**WHAT THE TASK REQUIRES**
Where the string "knee" shows up in a line of the records, copy that line.

**STORED DATA**
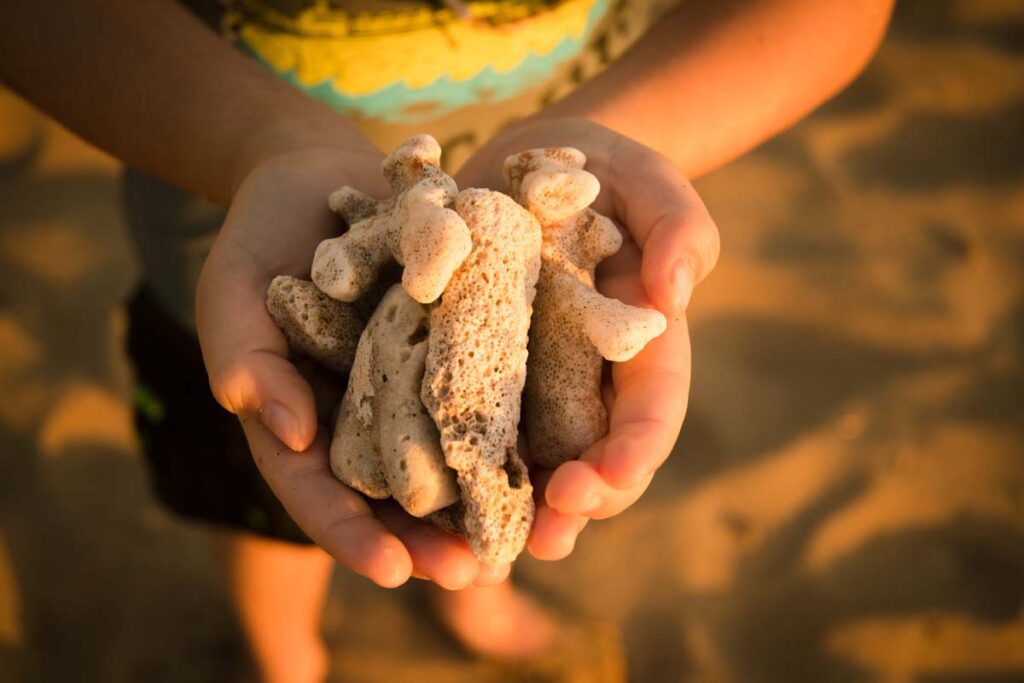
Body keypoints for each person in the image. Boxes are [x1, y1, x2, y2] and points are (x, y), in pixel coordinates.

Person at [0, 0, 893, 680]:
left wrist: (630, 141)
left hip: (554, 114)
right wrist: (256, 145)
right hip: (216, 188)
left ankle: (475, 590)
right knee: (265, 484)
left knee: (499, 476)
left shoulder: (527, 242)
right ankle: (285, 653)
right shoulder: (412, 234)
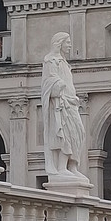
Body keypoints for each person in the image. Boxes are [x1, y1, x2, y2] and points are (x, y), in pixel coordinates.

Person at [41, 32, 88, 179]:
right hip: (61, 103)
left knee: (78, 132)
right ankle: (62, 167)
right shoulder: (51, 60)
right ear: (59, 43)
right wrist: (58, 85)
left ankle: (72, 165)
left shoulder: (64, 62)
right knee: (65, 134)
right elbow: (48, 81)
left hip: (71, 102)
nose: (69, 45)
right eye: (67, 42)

---

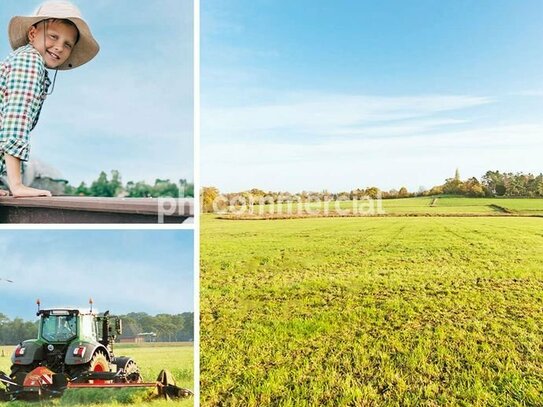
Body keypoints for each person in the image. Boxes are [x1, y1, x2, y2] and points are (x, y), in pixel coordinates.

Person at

==

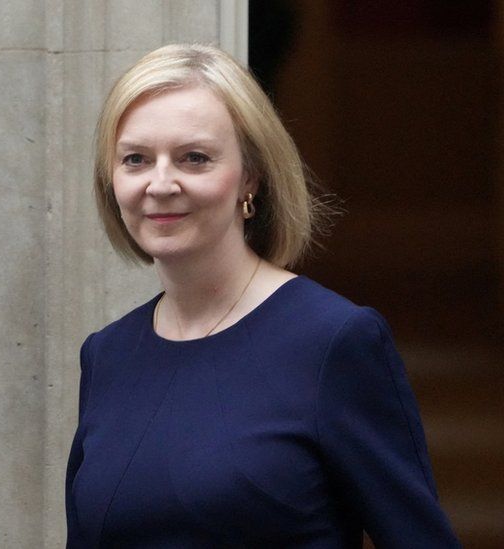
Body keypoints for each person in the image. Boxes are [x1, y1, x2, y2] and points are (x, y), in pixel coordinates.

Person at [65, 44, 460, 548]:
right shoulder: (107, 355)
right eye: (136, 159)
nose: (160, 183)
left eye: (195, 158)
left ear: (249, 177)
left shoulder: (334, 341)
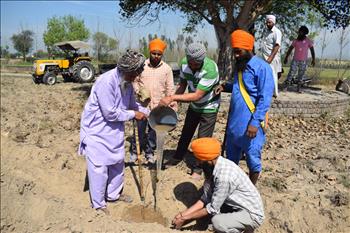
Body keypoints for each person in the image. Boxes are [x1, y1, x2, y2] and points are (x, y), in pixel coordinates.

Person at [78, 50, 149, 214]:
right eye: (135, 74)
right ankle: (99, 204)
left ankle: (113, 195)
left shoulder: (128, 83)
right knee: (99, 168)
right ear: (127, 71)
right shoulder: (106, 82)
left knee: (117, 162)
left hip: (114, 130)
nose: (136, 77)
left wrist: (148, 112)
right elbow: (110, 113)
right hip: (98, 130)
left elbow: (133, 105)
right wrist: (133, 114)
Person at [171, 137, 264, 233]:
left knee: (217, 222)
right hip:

**REPLY TO THE TASK**
right knee: (265, 484)
left knee: (499, 476)
left knee: (78, 132)
right knee: (65, 134)
right knee: (99, 168)
left knee: (117, 162)
left knee: (217, 222)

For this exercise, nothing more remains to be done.